*** Opening of Records supplied ***

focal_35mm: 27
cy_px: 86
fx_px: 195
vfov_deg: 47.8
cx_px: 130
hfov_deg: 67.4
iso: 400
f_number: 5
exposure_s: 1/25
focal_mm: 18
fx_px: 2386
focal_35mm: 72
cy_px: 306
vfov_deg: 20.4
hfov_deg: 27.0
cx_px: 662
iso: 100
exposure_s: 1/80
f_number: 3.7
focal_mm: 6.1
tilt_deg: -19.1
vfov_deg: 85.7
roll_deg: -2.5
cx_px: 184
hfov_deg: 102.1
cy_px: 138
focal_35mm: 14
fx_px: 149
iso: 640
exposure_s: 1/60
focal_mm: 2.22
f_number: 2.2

*** Close of Records supplied ***
*** Opening of Records supplied ***

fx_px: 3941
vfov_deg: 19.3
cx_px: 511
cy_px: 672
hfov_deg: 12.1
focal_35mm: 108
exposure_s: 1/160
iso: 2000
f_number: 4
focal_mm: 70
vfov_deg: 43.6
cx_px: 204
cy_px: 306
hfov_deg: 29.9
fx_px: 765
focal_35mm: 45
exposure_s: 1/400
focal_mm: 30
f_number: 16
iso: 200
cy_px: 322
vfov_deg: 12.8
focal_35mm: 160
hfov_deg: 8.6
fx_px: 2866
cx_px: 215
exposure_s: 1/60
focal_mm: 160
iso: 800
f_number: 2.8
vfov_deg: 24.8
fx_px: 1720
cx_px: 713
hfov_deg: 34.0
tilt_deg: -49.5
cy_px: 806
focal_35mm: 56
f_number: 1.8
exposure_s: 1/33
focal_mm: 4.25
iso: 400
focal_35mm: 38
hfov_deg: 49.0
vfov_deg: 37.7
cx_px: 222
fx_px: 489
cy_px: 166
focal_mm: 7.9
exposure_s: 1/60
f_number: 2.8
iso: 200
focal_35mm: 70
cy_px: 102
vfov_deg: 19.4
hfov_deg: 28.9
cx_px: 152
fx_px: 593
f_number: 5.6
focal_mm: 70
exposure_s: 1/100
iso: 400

*** Close of Records supplied ***

Task requirements
Please give back exactly the lines of the listing above that run from the one containing "focal_35mm: 27" through the one containing "f_number: 2.2", and only those.

Expected output
focal_35mm: 27
cy_px: 86
fx_px: 195
vfov_deg: 47.8
cx_px: 130
hfov_deg: 67.4
iso: 400
f_number: 5
exposure_s: 1/25
focal_mm: 18
fx_px: 2386
focal_35mm: 72
cy_px: 306
vfov_deg: 20.4
hfov_deg: 27.0
cx_px: 662
iso: 100
exposure_s: 1/80
f_number: 3.7
focal_mm: 6.1
tilt_deg: -19.1
vfov_deg: 85.7
roll_deg: -2.5
cx_px: 184
hfov_deg: 102.1
cy_px: 138
focal_35mm: 14
fx_px: 149
iso: 640
exposure_s: 1/60
focal_mm: 2.22
f_number: 2.2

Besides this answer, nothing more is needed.